Exercise inputs |
>>>>
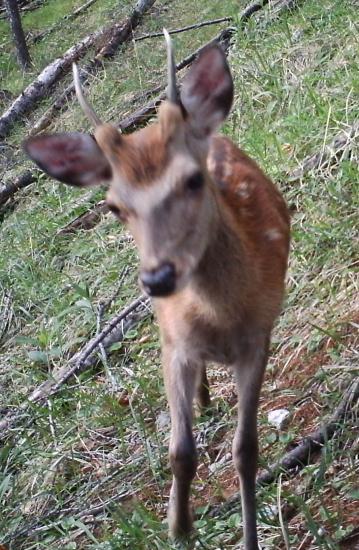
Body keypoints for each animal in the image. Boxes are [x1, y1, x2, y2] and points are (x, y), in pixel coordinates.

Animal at [23, 31, 292, 550]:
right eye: (113, 206)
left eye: (193, 179)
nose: (158, 278)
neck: (222, 318)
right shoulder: (175, 344)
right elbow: (180, 451)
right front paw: (178, 526)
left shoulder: (259, 338)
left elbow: (245, 450)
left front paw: (249, 535)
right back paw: (203, 397)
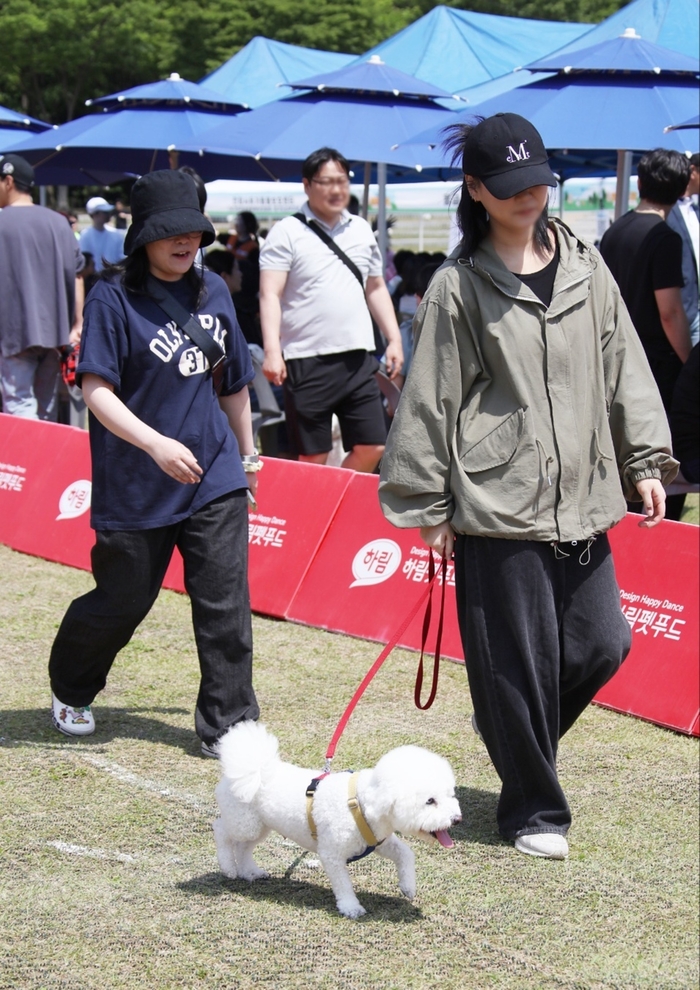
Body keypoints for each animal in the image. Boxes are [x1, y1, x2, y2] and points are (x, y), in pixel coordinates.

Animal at [213, 720, 464, 924]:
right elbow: (343, 883)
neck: (361, 802)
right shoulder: (331, 854)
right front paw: (351, 907)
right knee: (221, 830)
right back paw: (228, 868)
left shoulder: (378, 841)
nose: (457, 819)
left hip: (259, 826)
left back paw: (249, 872)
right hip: (244, 822)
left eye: (450, 794)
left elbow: (406, 854)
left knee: (243, 847)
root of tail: (252, 768)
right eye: (430, 801)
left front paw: (408, 886)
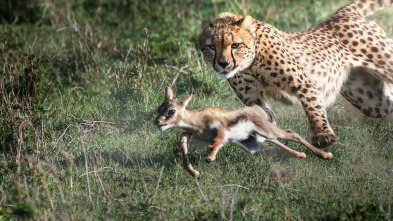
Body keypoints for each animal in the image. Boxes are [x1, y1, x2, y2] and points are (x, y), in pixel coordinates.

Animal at [199, 0, 392, 148]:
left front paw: (323, 135)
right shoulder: (253, 97)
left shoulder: (303, 84)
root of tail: (339, 15)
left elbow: (313, 107)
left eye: (235, 45)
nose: (223, 64)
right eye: (212, 46)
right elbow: (262, 117)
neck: (250, 63)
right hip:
<<<<
Would you restate word for word only the lines from the one containing "left elbow: (245, 450)" to the final line of the material, both ends included, without any pictures?

left elbow: (245, 450)
left front paw: (249, 535)
right back paw: (203, 397)
Body keypoints for each animal in the image. Boxes are [x1, y1, x2, y2] and points are (x, y), in pixel coordinates.

Animal at [213, 720, 464, 924]:
right elbow: (343, 883)
neck: (361, 802)
right shoulder: (331, 854)
right front paw: (351, 907)
right knee: (221, 830)
right back paw: (228, 868)
left shoulder: (378, 841)
nose: (457, 819)
left hip: (259, 826)
left back paw: (249, 872)
right hip: (244, 822)
left eye: (450, 794)
left elbow: (406, 854)
left knee: (243, 847)
root of tail: (252, 768)
right eye: (430, 801)
left front paw: (408, 886)
Body keypoints for each animal in the image. Boxes are [x1, y1, x2, y2] and points are (x, y), in pixel coordinates.

Animal at [199, 0, 392, 148]:
left front paw: (323, 135)
right shoulder: (253, 97)
left shoulder: (303, 84)
root of tail: (339, 15)
left elbow: (313, 107)
left eye: (235, 45)
nose: (223, 64)
right eye: (212, 46)
right elbow: (262, 117)
neck: (250, 63)
right hip:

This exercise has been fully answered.